National Bank Investments Merges Funds and Lowers Fees

National Bank Investments Implements Fund Merger
National Bank Investments Inc. ("NBI" or the "Manager") has taken a significant step by announcing a merger of its funds along with a reduction in management and administration fees for select funds. This strategic move aims to streamline the fund lineup, providing enhanced offerings to its clients.
Details of the Fund Merger
Scheduled on or about October 24, 2025, the NBI Global Real Assets Income ETF, identified as the "Terminating Fund," will merge into the NBI Global Real Assets Income Fund, referred to as the "Continuing Fund". Both funds share an identical mandate and are managed by NBI. Following the merger, unitholders of the Terminating Fund will transition to holding ETF series units of the Continuing Fund instead of the former ETF units.
Rationale Behind the Merger
This merger aligns with NBI's ongoing strategy to optimize their mutual fund and ETF offerings. By combining both funds, NBI aims to provide investors with a more straightforward investment experience and greater flexibility in managing their assets. The Continuing Fund will be available in both mutual fund and ETF series units after the merger is complete.
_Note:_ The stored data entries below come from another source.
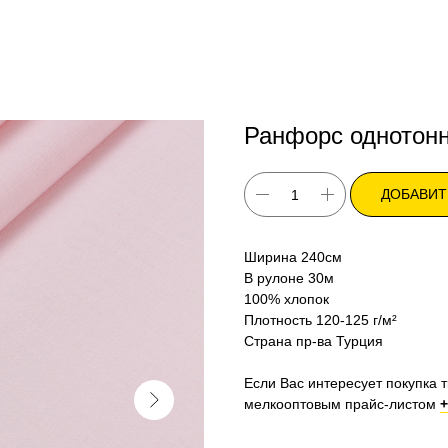
Ранфорс однотонн
ДОБАВИТ
Ширина 240см
В рулоне 30м
100% хлопок
Плотность 120-125 г/м²
Страна пр-ва Турция
Если Вас интересует покупка т
мелкооптовым прайс-листом
+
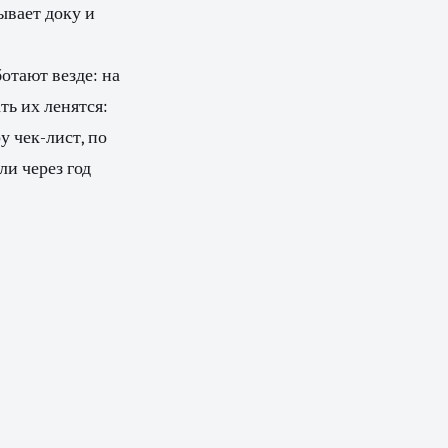
ывает доку и
отают везде: на
ть их ленятся:
у чек-лист, по
и через год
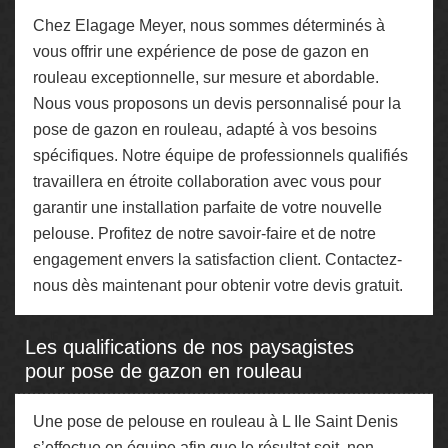
Chez Elagage Meyer, nous sommes déterminés à
vous offrir une expérience de pose de gazon en
rouleau exceptionnelle, sur mesure et abordable.
Nous vous proposons un devis personnalisé pour la
pose de gazon en rouleau, adapté à vos besoins
spécifiques. Notre équipe de professionnels qualifiés
travaillera en étroite collaboration avec vous pour
garantir une installation parfaite de votre nouvelle
pelouse. Profitez de notre savoir-faire et de notre
engagement envers la satisfaction client. Contactez-
nous dès maintenant pour obtenir votre devis gratuit.
Les qualifications de nos paysagistes
pour pose de gazon en rouleau
Une pose de pelouse en rouleau à L Ile Saint Denis
s’effectue en équipe afin que le résultat soit, non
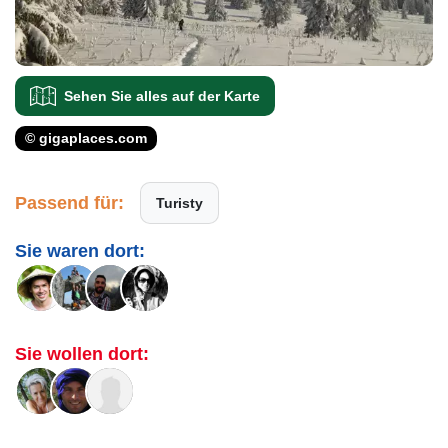
Sehen Sie alles auf der Karte
© gigaplaces.com
Passend für:
Turisty
Sie waren dort:
Sie wollen dort:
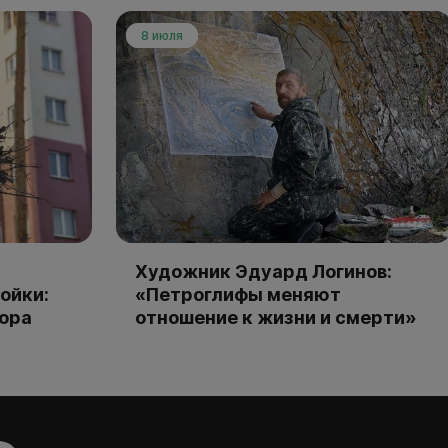
8 июля
Художник Эдуард Логинов:
ойки:
«Петроглифы меняют
тора
отношение к жизни и смерти»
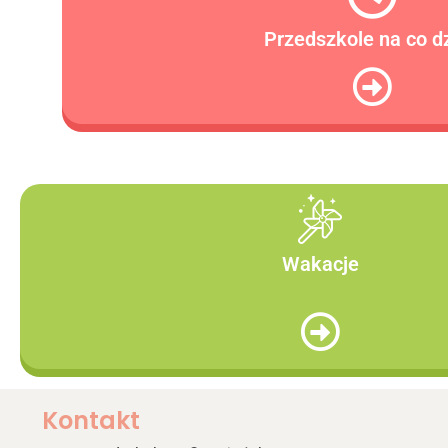
Przedszkole na co d
Wakacje
Kontakt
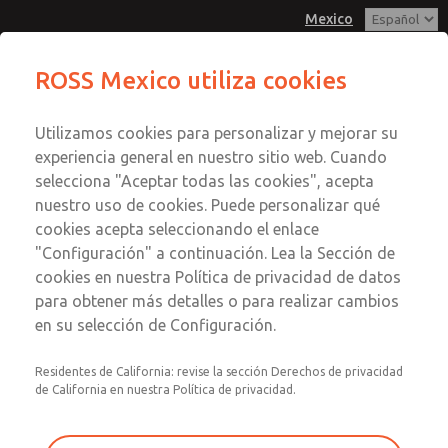
Mexico
Serie MD3
Serie MD3
ROSS Mexico utiliza cookies
Menú
Utilizamos cookies para personalizar y mejorar su
Cuenta
Servicio al Cliente
experiencia general en nuestro sitio web. Cuando
Registrarse
selecciona "Aceptar todas las cookies", acepta
1-800-GET-ROSS
nuestro uso de cookies. Puede personalizar qué
Servicio Tecnico
Inscribirse
Enviar esta página por correo
cookies acepta seleccionando el enlace
1-888-TEK-ROSS
electrónico
Serie MD3
"Configuración" a continuación. Lea la Sección de
cookies en nuestra Política de privacidad de datos
MD353ECB6CDYS
para obtener más detalles o para realizar cambios
en su selección de Configuración.
Residentes de California: revise la sección Derechos de privacidad
de California en nuestra Política de privacidad.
Regulatory Aspects and Investor Impact
Importantly, this merger does not demand approval from unitholders or regulatory bodies, as it complies with the provisions outlined in National Instrument 81-102. All expenses related to this merger will be borne by the Manager, showcasing their commitment to facilitating a smooth transition for investors.
Asset Transfer Process
Under the terms of the merger, the Terminating Fund will transfer all its net assets to the Continuing Fund. In return, unitholders will receive ETF series units equivalent to their previous holdings. This structure ensures that all investors will retain the value of their investments through the transition. After the merger, the Terminating Fund will be dissolved as soon as feasible.
Management Fee Reductions Announced
Alongside the fund merger, NBI also announced that effective from August 8, 2025, management and administration fees for various fund series will experience reductions. This move aims to directly benefit investors by lowering their costs and enhancing their potential returns.
Specific Fee Changes
In detail, the management fee for the NBI SmartData International Equity Fund - Advisor series, for instance, will decrease from 1.70% to 1.40%, while the administration fee will drop from 0.19% to 0.10%. Such adjustments reflect NBI's dedication to offering competitive pricing in the marketplace, thereby providing more value for their clients.
Further Information and Transparency
All these changes will be documented and communicated to clients through an updated simplified prospectus for the NBI Funds and ETFs. This document will be filed with the appropriate regulatory authorities and published on the NBI website, ensuring transparency and easy access to all pertinent details for investors.
Exploring NBI ETFs and Funds
National Bank Investments Inc. is committed to providing a variety of investment solutions including mutual funds, investment strategies, and management services to aid Canadian investors in achieving their financial aspirations. As of June 30, 2025, NBI has managed assets exceeding $102 billion.
Investment Strategy and Future Plans
Guided by an open architecture approach, NBI emphasizes innovation and excellence in their offerings. By focusing on tailored financial solutions, NBI seeks to be a trusted partner for its clients, providing well-informed recommendations and a personalized investment experience. The firm's expertise also extends to advisory services through knowledgeable representatives who assist clients in refining their investment portfolios.
Frequently Asked Questions
What is the main reason for the fund merger?
The fund merger aims to streamline NBI's offerings, providing investors with a simplified and optimized investment experience.
When will the fee reductions take effect?
The management and administration fee reductions are set to take effect on August 8, 2025.
Do unitholders need to approve the merger?
No, the merger does not require unitholder approval as it complies with National Instrument 81-102 Investment Funds.
How will the merging process affect my investment?
Investors will receive ETF series units equivalent in value to their previous holdings, ensuring no loss of investment value during the transition.
Where can I find more information about NBI's funds?
Further details can be found on the NBI Investments website and in the updated simplified prospectus that will be filed with regulatory authorities.